At this Monday’s council meeting, Councilman Bill Velto said there was “an important issue I have to bring up now. I want to make sure this council makes the right conscious decisions going forward with regard to future council meetings and planning commission meetings, as strong consideration need be made to hear only agenda items that are required due to legal consequences or health and safety, and that those items that are extremely controversial within the community be placed in suspense or on hold until this pandemic is no longer an issue, and the city is able to have council meetings or planning commission meetings whereby the entire public has access to speak freely and without necessary use of telecommunications. This action by the council would not impact these controversial projects. If the pandemic is as bad as we’re being told, no construction or any further activity will begin for quite a long time.”
Councilwoman Janice Elliott thereafter at the meeting proposed that “we have a special meeting prior to April 1 with the purpose to discuss temporary emergency policies pertaining to the coronavirus.” Elliott said that at the meeting she was proposing, “We could discuss postponing the April 1 meeting at which we will be discussing the Bridge development.”

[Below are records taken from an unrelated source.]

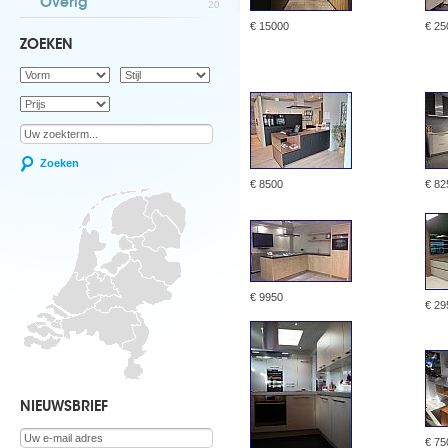
Overig
20
€ 15000
€ 25
ZOEKEN
Zoeken
€ 8500
€ 82
€ 9950
€ 29
NIEUWSBRIEF
€ 75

Velto seconded that motion, but it failed 2-to-3, garnering only Elliott’s and Velto’s support, with Mayor Debbie Stone and councilmen Ricky Felix and Rudy Zuniga rejecting the idea.

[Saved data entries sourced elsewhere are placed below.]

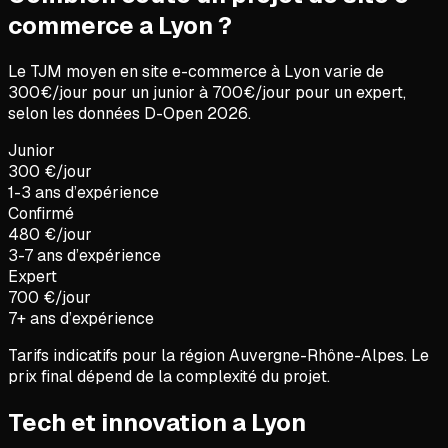
commerce a Lyon ?
Le TJM moyen en
site e-commerce
à
Lyon
varie de
300
€/jour pour un junior à
700
€/jour pour un expert,
selon les données D-Open
2026
.
Junior
300 €/jour
1-3 ans d’expérience
Confirmé
480 €/jour
3-7 ans d’expérience
Expert
700 €/jour
7+ ans d’expérience
Tarifs indicatifs pour la région
Auvergne-Rhône-Alpes
. Le
prix final dépend de la complexité du projet.
Tech et innovation a Lyon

While the April 1 meeting is yet scheduled to convene, yesterday the city clerk’s office posted notice of a meeting to take place on March 31 which in all respects appears to correspond with the one proposed by the Councilwoman Elliott on Monday, replete with an item that would allow for the discussion of the suspension of council and planning commission meetings relating to controversial issues or projects until conventional hearings accommodating the full range of public input can be held. The agenda for the March 31 meeting lists as one of its items to “discuss the actions taken by the city to date regarding the coronavirus emergency and give direction to the city manager regarding future actions.” Another item bears the heading “City Meetings During Covid-19 Emergency” and calls for the council to “discuss and provide direction to the city manager.”
Meanwhile, the Sentinel was told by one city resident that he and another resident had put up $5,000 each and another city resident had thrown $1,000 toward retaining an attorney who is to work on filing a request for an injunction to prevent the city from proceeding with the April 1 meeting relating to the Bridge/Amazon project on the grounds that allowing the council to consider the project under current public meeting restrictions would abridge the public’s Constitutional rights to be properly heard on issues of public import. The matter has a larger implication, he said, in that the Upland City Council appears to be moving toward using the state mandates to conduct the public’s business in a way that is calculated to benefit development interests by shielding the council from public scrutiny and accountability for its actions, which he said could set a precedent that might then be replicated anywhere in the Golden State where a governmental entity is purposed to render favorable treatment to an applicant seeking approval for a project or undertaking that is at odds with the general public’s preferences, and is seeking to use the emergency mandates to mute opposition and avoid accountability.